The sun already brushed the west wall, and she smelled dinner cooking in the south kitchen. Classes would be done for the day, so she headed for the subterranean cave no student should know existed.
Kirth, an elder teacher of Agben, knelt beside a white snowdrop flower in the coldest of the cave-rooms. The Skullan woman had her back to the doorway, but Marra was not surprised when she spoke.
“Footsteps too eager to be anyone but Marra.” The elder’s breath formed a white cloud, so cold was the room. “Now what can that girl want today?”
Circling around her teacher, Marra peered down into the pale blue eyes. “Tryst - the Prince - asked me if I could sweep the Palace for…Terrin traces.”

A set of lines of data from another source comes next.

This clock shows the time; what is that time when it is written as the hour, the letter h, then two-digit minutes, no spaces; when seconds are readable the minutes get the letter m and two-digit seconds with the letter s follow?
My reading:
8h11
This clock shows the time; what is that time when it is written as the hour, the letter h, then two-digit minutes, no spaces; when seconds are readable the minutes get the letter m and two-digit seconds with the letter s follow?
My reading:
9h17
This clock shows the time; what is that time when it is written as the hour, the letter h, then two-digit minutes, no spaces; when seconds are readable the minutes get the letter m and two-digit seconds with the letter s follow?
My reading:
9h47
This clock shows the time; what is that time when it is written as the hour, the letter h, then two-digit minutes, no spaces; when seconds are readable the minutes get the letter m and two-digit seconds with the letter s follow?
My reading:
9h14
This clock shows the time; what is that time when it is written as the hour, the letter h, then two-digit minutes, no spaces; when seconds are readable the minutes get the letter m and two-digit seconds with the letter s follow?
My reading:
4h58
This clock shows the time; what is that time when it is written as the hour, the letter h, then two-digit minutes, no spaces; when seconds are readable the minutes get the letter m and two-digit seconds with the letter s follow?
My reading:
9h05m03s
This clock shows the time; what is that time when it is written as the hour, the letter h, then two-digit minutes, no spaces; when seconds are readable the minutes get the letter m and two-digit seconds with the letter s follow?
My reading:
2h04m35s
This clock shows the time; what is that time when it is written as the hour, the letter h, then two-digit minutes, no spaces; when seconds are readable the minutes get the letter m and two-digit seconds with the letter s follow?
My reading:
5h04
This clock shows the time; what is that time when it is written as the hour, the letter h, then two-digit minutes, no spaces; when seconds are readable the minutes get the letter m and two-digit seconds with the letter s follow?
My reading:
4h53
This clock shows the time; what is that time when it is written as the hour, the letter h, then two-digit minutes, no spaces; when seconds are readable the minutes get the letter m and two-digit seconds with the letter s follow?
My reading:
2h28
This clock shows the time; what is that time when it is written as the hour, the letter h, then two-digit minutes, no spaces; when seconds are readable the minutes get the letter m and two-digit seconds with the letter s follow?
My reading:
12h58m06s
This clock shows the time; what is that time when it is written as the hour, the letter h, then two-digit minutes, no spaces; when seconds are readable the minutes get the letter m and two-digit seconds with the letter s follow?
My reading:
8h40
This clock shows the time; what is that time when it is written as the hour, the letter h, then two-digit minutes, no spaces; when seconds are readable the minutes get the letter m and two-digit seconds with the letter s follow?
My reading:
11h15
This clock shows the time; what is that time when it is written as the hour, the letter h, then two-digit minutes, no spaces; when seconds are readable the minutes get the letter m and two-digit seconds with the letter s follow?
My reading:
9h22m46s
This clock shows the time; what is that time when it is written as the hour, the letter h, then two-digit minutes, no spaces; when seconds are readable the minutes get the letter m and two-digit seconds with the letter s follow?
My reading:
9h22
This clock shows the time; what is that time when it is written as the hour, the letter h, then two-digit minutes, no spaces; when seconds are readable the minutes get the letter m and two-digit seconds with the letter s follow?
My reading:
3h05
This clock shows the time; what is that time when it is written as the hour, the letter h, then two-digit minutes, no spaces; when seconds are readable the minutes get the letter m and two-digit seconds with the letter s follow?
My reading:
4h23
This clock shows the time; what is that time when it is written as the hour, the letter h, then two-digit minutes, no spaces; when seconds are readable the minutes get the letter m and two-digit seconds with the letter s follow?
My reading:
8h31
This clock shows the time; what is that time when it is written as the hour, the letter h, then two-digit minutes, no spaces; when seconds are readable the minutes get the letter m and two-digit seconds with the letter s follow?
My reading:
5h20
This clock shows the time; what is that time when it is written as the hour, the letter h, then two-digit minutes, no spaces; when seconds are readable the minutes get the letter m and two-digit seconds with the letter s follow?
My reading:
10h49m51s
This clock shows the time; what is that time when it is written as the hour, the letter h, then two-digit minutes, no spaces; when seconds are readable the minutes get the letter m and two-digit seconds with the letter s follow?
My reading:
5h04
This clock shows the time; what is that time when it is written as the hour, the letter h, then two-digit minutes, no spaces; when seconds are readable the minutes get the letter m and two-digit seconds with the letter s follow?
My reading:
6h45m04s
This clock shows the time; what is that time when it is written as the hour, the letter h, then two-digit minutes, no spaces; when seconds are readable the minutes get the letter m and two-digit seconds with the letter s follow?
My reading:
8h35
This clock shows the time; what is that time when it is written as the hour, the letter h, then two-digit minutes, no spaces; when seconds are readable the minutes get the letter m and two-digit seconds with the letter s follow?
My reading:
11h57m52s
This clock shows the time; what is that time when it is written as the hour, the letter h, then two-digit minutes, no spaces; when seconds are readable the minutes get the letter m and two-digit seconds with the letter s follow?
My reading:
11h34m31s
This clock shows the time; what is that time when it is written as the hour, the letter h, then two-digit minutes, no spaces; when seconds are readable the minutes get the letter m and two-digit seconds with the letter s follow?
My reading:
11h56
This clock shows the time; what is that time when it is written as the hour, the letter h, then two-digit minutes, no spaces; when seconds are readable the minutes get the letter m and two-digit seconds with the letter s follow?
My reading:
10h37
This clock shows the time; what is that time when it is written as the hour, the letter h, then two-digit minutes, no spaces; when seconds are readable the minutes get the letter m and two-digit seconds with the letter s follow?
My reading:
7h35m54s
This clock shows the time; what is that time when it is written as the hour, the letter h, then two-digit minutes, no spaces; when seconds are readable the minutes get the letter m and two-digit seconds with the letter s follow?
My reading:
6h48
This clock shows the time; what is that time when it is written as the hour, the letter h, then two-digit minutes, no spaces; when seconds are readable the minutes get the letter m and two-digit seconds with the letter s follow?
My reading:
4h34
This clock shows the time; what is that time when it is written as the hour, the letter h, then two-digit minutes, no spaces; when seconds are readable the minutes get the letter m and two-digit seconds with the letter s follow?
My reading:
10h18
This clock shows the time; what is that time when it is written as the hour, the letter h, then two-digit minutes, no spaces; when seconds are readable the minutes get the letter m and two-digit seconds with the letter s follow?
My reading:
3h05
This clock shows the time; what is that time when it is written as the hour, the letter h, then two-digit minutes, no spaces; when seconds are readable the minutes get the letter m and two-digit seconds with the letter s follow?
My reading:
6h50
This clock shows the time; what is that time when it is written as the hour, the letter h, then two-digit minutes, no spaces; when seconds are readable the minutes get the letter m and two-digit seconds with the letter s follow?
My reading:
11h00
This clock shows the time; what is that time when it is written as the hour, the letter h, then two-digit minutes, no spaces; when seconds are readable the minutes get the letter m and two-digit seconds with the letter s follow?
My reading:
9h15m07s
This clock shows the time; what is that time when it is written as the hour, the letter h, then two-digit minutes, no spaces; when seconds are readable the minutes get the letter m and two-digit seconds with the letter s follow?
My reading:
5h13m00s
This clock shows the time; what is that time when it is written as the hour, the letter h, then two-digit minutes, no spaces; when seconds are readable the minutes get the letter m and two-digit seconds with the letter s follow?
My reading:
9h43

“Indeed?” Kirth pushed herself up, taking a moment to straighten one knee. “Did he seek this help from Agben? Or from a mere student?”
“He saw me at the Palace. The thought only just occurred.” Marra bit her lip. “Can Agben help?”
Kirth raised an eyebrow. “If any are ill, we can seek to cure. Agben studies the discipline to heal, and the discipline to enhance.”
The familiar words hung in the air. Taking a deep breath, Marra asked the question that had teased her for several moons. “Is there a third discipline?”
Kirth’s eyes narrowed, but her lips only thinned.
Marra knew she tread unwelcome ground, but having started decided to continue. “Rain did so much more than that. Her mixture changed color when a particular person drew near. And something made us believe a Terrin creature was King Bactor.” Rain, a powerful Woman of Agben, had committed treason against her own race, the Skullan people.
“She garnered no such knowledge within these walls.” Kirth’s eyes were hard. “Brews of that sort are unnatural. The essence of evil. They’re forbidden.”